BEGIN

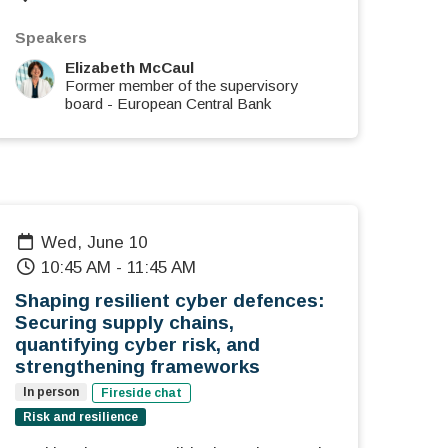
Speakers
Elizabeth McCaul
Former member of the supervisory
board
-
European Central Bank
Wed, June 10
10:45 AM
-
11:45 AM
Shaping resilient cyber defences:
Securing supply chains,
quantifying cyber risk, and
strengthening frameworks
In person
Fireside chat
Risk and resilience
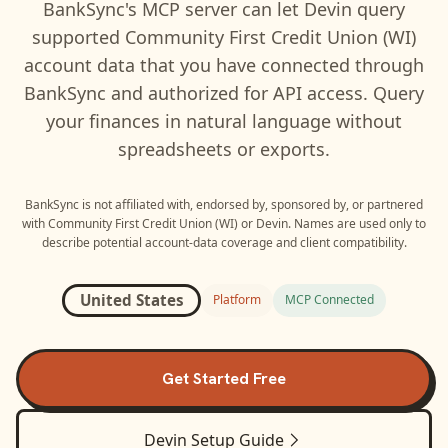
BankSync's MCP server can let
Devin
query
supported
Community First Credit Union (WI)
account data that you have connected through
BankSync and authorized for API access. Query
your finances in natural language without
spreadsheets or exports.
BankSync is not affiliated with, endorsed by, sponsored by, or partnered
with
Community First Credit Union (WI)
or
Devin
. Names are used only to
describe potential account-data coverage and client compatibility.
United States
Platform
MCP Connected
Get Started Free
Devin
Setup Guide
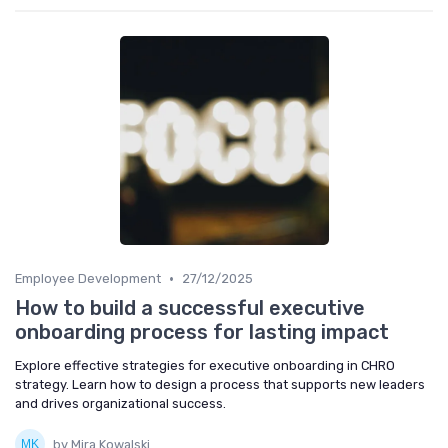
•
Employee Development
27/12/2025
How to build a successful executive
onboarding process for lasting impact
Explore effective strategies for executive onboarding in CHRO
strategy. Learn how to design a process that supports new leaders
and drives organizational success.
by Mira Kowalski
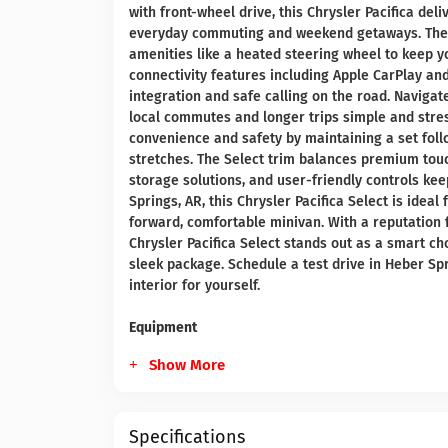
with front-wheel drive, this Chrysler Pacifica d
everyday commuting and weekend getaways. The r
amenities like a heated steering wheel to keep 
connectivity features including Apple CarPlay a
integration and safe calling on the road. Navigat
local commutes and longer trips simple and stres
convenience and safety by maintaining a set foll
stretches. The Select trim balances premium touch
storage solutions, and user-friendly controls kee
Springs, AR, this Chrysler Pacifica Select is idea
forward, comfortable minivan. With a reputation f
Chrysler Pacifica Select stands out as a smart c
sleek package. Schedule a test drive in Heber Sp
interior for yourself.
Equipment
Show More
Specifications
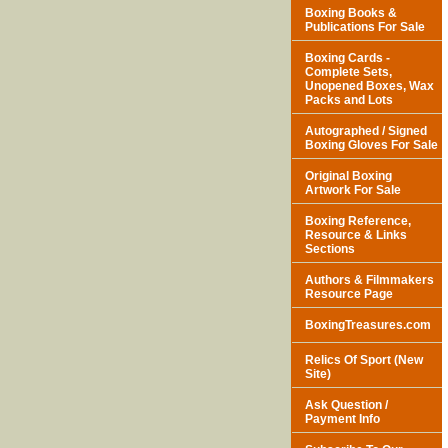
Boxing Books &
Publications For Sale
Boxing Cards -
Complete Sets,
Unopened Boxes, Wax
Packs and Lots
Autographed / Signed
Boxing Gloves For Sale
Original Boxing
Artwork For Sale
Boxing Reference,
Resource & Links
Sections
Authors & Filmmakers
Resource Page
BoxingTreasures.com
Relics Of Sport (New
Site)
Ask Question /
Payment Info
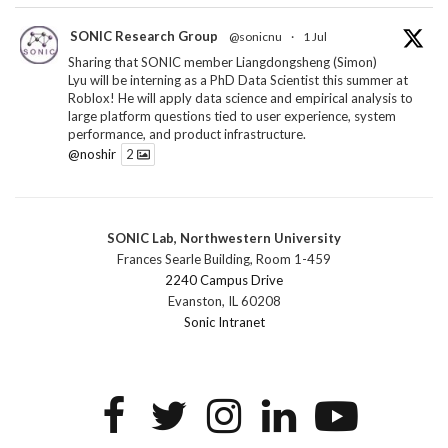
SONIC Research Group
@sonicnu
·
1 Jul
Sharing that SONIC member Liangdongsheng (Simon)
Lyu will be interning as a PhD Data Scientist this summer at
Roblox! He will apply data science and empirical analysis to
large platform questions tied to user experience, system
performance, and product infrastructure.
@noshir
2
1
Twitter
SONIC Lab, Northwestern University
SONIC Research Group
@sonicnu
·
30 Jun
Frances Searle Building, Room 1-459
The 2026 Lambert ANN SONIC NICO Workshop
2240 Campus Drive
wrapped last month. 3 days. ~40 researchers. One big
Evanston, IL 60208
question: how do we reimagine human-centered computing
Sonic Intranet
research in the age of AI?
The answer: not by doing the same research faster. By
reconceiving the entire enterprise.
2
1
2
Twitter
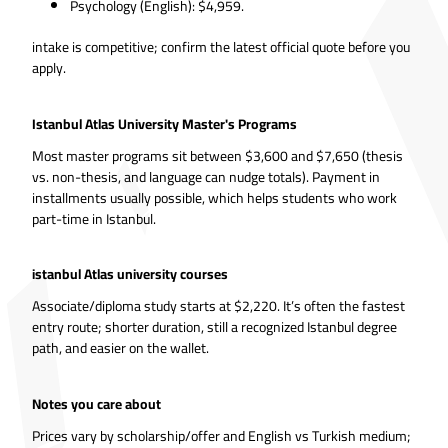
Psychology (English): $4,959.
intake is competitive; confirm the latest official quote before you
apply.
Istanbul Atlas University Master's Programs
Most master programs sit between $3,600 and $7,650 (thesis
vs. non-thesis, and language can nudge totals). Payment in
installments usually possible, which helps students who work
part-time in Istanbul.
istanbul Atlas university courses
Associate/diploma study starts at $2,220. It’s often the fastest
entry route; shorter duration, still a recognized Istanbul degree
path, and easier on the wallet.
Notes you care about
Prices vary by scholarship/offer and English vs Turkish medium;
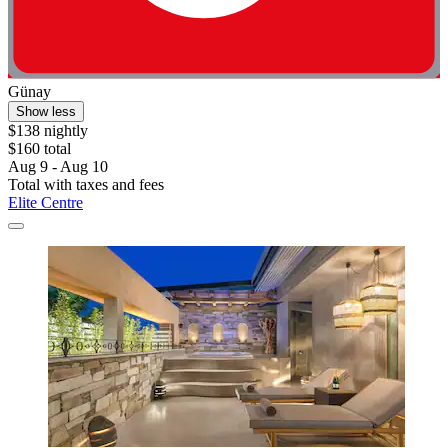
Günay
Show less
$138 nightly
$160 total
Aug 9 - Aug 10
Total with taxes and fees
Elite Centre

END

Work to be completed
Copy the records word for word, starting with the line that contains "Psychology (English): $4,959." and continuing through the end of the records. Leave the pictures out of your copy.

Answer area
Psychology (English): $4,959.
intake is competitive; confirm the latest official quote before you
apply.
Istanbul Atlas University Master's Programs
Most master programs sit between $3,600 and $7,650 (thesis
vs. non-thesis, and language can nudge totals). Payment in
installments usually possible, which helps students who work
part-time in Istanbul.
istanbul Atlas university courses
Associate/diploma study starts at $2,220. It’s often the fastest
entry route; shorter duration, still a recognized Istanbul degree
path, and easier on the wallet.
Notes you care about
Prices vary by scholarship/offer and English vs Turkish medium;
Günay
Show less
$138 nightly
$160 total
Aug 9 - Aug 10
Total with taxes and fees
Elite Centre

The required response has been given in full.